About the Job
Help AG is looking for an experienced Senior CSOC Consultant to join our Cyber Security Operations Centre (CSOC). This role is integral to the effective operation of the CSOC, ensuring the protection of the organization's assets. The successful candidate will proactively identify threats and risks, implement detection and response processes within the CSOC, and conduct cyber security incident investigations. Coordination with IT stakeholders is essential to ensure smooth operations of the CSOC's supporting technologies.
Responsibilities
- Build effective relationships within ITD to ensure the successful delivery of CSOC services and response to events.
- Promote awareness and facilitate the implementation of necessary controls and processes.
- Collaborate with the Managed Security Service Provider (MSSP) to ensure adequate coverage and a shared understanding of security needs.
- Operate and maintain the CSOC technology stack.
- Execute CSOC event and incident investigation processes, detecting and analyzing malicious activity for timely response.
- Support the identification and implementation of security monitoring use cases based on threat modeling, intelligence, and environmental factors.
- Draft, maintain, and enhance playbooks and incident response plans aligned with monitoring use cases.
- Design, implement, and oversee the deployment of automated actions for prompt containment and response measures.
- Conduct vulnerability and compliance management activities, including stakeholder reporting.
- Provide reporting and metrics in support of IT Security, CSOC, Vulnerability Management, and Compliance management requirements.
- Offer constructive feedback to IT Security concerning identified control and monitoring gaps to enhance security posture.
- Review MSSP activities to ensure adherence to contracts and service level agreements.
- Support the development of the CSOC roadmap and execute necessary tasks and activities to implement required capabilities.
- Foster collaboration and commitment within the team, guiding and motivating junior team members.
- Conduct training sessions to transfer knowledge across the domain.
- Analyze risks, escalate issues, and report breaches of policy as necessary.
- Serve as a role model by consistently adhering to all policies and procedures.
Qualifications & Skills
- Minimum 5 - 7 years of relevant experience within a security organization of a financial institution or other highly regulated company.
- Relevant information security certifications such as CISSP, CCSP, CISA, CISM, OSCP, SANS, etc.
- A Bachelor’s Degree is required.
- Development experience or knowledge of common programming languages.
- Expertise in implementing and operating SIEM, Security Analytics, and Endpoint Detection and Response tooling.
- Proven experience in cyber security event and incident investigations, including in a CSOC Tier 3 role.
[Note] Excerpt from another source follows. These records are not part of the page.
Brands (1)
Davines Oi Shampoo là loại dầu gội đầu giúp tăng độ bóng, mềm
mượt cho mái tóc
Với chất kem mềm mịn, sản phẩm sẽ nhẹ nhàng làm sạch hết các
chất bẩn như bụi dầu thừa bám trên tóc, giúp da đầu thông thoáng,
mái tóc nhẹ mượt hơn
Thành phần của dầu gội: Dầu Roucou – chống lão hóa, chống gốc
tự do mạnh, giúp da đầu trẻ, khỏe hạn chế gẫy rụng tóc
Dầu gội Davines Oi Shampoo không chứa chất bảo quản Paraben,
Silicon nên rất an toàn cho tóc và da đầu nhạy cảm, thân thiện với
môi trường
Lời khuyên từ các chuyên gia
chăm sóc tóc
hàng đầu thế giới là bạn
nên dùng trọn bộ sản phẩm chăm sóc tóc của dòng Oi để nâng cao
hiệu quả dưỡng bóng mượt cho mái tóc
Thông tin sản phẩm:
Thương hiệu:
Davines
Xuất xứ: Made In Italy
- Exposure to machine learning, artificial intelligence, and data science in a cyber security context.
- Demonstrated adaptability, conflict resolution skills, and outstanding written and verbal communication skills.
- Excellent planning and organizational abilities.
Benefits
- Health insurance with one of the leading global providers.
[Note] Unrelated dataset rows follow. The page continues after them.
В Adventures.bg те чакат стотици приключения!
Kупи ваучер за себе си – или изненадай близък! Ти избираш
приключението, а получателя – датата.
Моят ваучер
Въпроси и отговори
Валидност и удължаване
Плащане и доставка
- Career progression and growth through challenging projects.
- Employee engagement and wellness campaigns throughout the year.
- Excellent learning and development opportunities.
- Annual flight tickets to home country.
- An inclusive and diverse working environment.
- Flexible/hybrid working conditions and an open-door policy.
About Us
Help AG is the cybersecurity arm of e& enterprise and provides strategic consultancy combined with tailored information security solutions and services for enterprise businesses across the Middle East. Established in 2004 and acquired by e& in 2020, Help AG is committed to delivering unmatched value to customers by strengthening their cyber defenses and safeguarding their businesses.